If valid here means logically valid, then it is not society which decides what arguments are valid, just as it is not society which decides that a tree looks like a tree.

Why are most people actually convinced that a method of inference like modus ponens actually work?

Most people do not understand formal logic and most specialists of formal logic do not understand human logic.

The Modus ponens is essentially the notion of general rule and everyone understands that if it is true that all bats are mammals, then any particular bat is a mammal. This really all there is to it.

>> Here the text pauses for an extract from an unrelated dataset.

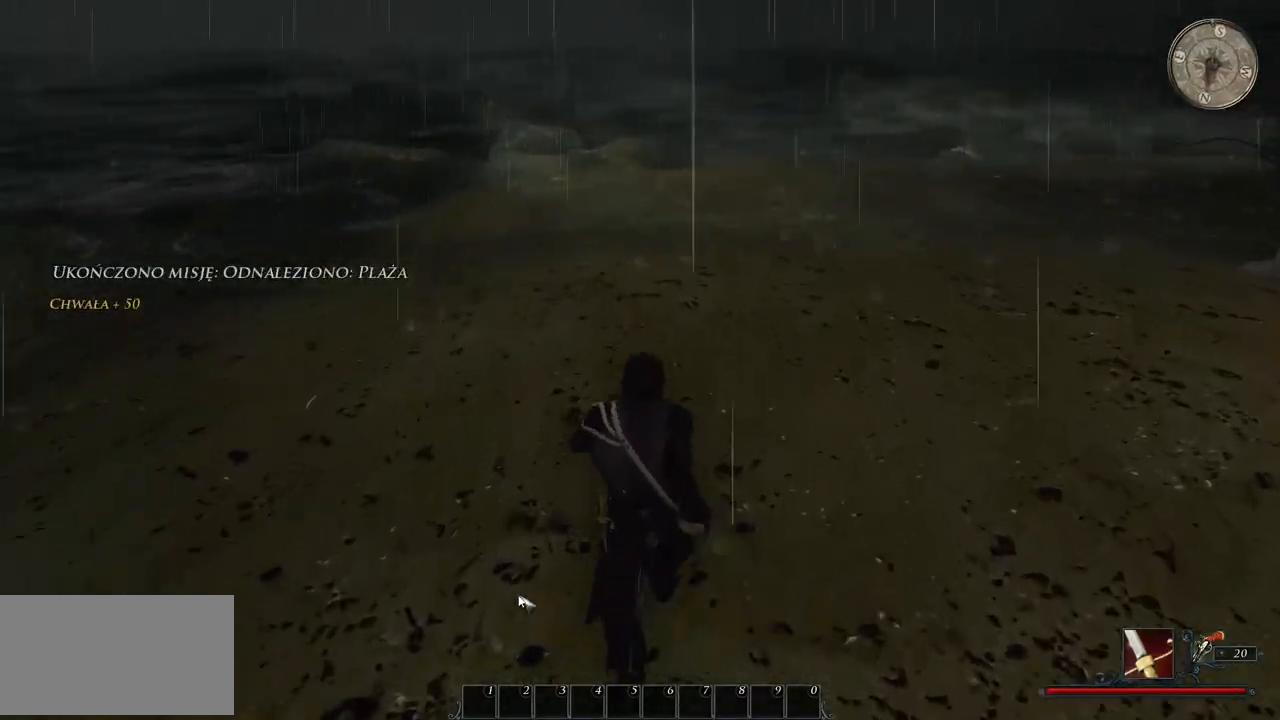
{"keys": ["w"], "mouse": [], "events": []}
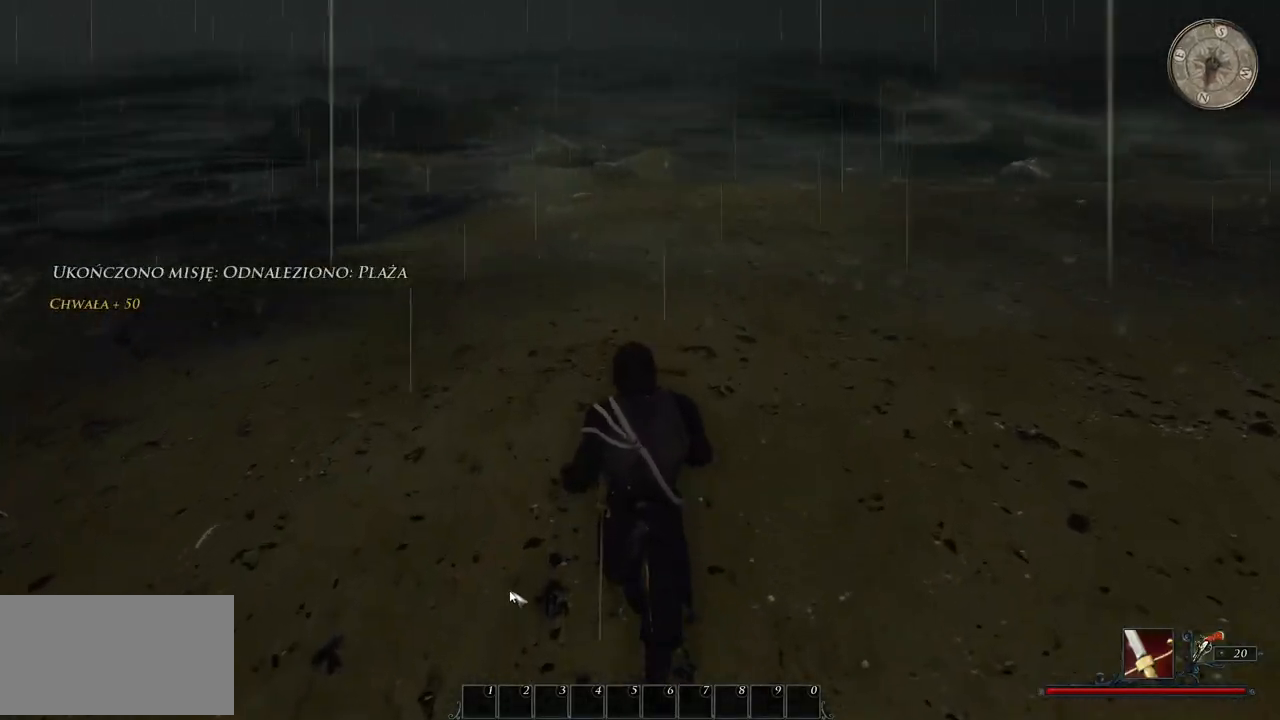
{"keys": ["a", "w"], "mouse": [], "events": [[500, "a", "down"]]}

All valid arguments have a logic and the logic of each valid argument is a logical truth, which I define as a self-evident logical expression, such as the Modus ponens, the Modus Tollens, the Hypothetical syllogism etc. Nobody decides that these logical truths are true. It is just self-evident. You no more decide that a Modus ponens is true than you decide of what you see. Whatever you see is by definition self-evident, but it is not you who decide what it is.

Since most people, at least people in good mental health, agree that the Modus ponens is self-evident, the Modus ponens has the same epistemological status as an objective fact, and society does not decide of objective facts.

Formal logic did not invent correct reasoning. Rather, humans recognise a correct reasoning when they see one, just like humans recognise light from darkness.

The difficulty, therefore, is not so much to reason correctly but to articulate some formal model of how human logic really works. Logicians have only been able to agree on a rather small number of rather simple logical expressions, such as the Modus ponens, and there is still no consensus on a formal model of human logic.

This absence of a formal model shows that humans do not need to be taught formal logic to be able to reason logically. This has long been known. Plato himself observed that uneducated people were able to give logical answers.

Logical reasoning is convincing because humans are naturally logical. All humans decide that a cat is a cat because it looks like a cat, which is just an application of a general rule, which is itself essentially a Modus ponens.

We are convinced because we are innately logical.